Both the Turkish public and the main opposition parties demonstrate their full support on this issue and regard the conflict over Karabakh and Armenian-Turkish rapprochement as closely connected. Turkish Prime Minister Recep Tayyip Erdogan has drawn attention to this linkage of both processes in his latest official visits to Washington and Moscow. He informed journalists during his return from Moscow, according to the Hurriyet newspaper that the process of normalizing Turkish-Armenian relations and the resolution of Karabakh are inter-linked. He also added that these processes may be going on separately, but they are interconnected behind the scenes.
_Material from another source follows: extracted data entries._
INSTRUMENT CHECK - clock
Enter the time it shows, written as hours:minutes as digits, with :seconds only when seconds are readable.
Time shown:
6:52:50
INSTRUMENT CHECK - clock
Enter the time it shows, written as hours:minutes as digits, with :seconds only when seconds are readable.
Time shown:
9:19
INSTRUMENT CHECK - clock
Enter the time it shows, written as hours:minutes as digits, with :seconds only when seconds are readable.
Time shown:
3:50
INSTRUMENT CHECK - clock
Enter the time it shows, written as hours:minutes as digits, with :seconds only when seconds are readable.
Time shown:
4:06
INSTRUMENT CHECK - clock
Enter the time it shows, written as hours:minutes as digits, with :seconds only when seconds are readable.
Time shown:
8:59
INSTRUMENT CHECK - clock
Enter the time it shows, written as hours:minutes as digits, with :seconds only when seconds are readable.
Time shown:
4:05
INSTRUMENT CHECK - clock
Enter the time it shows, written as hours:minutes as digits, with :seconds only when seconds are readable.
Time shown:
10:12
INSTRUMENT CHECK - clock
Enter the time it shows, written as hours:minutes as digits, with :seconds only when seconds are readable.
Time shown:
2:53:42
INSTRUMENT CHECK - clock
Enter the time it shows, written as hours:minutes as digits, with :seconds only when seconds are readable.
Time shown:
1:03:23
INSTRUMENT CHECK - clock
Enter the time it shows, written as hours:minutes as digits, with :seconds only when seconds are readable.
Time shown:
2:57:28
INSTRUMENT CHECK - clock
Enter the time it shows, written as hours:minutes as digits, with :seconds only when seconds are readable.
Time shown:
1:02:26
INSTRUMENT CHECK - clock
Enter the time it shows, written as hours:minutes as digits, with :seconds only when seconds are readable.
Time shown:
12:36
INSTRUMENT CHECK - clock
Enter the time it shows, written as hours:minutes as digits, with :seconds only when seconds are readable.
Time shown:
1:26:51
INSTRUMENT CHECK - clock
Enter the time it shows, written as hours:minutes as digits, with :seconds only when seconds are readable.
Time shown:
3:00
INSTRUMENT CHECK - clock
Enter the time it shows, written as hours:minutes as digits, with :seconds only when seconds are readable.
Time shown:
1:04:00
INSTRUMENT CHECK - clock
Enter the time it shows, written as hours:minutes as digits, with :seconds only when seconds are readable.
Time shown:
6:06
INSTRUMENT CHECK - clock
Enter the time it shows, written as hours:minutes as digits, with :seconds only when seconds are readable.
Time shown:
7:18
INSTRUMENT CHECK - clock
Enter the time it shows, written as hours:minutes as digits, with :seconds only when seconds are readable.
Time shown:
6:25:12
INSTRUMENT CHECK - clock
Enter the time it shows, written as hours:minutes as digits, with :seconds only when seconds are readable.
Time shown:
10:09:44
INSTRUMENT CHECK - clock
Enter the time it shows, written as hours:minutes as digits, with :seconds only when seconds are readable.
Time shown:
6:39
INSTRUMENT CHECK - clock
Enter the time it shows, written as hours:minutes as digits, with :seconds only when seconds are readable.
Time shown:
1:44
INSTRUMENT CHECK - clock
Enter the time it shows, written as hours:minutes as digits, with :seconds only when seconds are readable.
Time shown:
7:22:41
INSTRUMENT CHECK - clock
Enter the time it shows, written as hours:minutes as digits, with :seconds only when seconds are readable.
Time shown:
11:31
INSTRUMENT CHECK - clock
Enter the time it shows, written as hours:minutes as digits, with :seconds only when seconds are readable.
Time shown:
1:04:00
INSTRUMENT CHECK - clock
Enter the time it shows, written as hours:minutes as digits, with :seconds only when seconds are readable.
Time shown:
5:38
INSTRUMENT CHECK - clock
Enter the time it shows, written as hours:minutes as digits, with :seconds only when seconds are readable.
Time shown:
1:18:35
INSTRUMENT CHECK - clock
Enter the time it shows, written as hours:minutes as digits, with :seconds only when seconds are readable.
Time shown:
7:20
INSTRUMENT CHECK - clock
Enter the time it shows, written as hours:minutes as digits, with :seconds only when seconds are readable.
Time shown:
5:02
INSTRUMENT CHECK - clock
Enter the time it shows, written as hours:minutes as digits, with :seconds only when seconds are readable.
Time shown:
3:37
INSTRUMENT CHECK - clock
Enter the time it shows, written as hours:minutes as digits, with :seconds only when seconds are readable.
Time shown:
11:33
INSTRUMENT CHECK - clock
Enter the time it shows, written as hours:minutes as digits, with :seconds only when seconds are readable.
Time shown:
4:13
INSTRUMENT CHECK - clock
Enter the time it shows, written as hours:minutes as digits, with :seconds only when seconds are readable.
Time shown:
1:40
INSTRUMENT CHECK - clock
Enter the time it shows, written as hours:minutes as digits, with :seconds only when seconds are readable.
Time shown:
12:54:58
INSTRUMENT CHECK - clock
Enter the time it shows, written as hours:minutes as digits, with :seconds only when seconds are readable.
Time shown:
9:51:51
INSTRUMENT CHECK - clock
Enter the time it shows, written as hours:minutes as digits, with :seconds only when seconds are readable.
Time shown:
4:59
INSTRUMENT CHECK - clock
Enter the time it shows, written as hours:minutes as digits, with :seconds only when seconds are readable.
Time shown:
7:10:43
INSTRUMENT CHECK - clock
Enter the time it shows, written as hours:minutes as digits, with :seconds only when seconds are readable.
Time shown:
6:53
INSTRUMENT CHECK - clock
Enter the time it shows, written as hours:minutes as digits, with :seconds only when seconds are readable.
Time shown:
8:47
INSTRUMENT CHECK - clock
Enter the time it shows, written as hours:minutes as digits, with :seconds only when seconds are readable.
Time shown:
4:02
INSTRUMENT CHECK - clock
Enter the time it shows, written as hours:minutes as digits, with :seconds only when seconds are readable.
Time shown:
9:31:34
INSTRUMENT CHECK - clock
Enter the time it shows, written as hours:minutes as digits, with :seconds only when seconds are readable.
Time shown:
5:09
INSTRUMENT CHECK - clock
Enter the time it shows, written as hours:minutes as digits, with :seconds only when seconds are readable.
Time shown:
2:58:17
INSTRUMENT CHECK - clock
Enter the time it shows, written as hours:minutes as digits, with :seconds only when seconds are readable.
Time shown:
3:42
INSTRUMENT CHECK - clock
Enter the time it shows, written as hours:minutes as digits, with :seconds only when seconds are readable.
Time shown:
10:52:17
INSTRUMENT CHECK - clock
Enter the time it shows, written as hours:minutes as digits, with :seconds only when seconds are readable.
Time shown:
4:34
On the other hand, arguing that neither protocol makes any reference to the Karabakh settlement, Armenia, as well as the US, the EU and Russia consider the Karabakh issue and Armenian-Turkish rapprochement as two separate processes.
However, as Azerbaijan’s major strategic ally, Turkey’s stance on this issue is capable of resisting the policy of global and regional powers and might prove helpful in applying strong pressure on Armenia to withdraw from some occupied territories. Similarly, due to the fact that Armenian-Turkish rapprochement is one of the key issues on the current international agenda it also draws greater attention to the conflict over Karabakh.
Noting that Ankara cannot separate the Karabakh issue from its relations with Yerevan and risk its strategic interests with Baku, retired Ambassador James Holmes, the President of the American-Turkish Council (ATC), said on February 5 that “new steps were needed in these two issues, rather than expecting Turkey to assess them separately” (www.turkishny.com). In order to prevent any further exaggeration of US-Turkey relations, especially taking into account an intention announced by Howard L. Berman, the Chairman of the US House of Representatives Committee on Foreign Affairs to call a committee vote on the non-binding Armenian Genocide Resolution on March 4 (Today’s Zaman, February 19), the Obama Administration could play a more active role as a catalyst to make necessary changes to this complex situation. Furthermore, without the genuine interest and serious responsibility shown by mediators and the international community, as well as some mutual positive steps to be taken not only towards progress on Armenian-Turkish rapprochement, but also on Karabakh, it will be impossible to secure long lasting peace, sustainable development, and prosperity to the wider South Caucasus region. Thus, the Azerbaijani-Armenian and the Turkish-Armenian borders might one day be re-opened.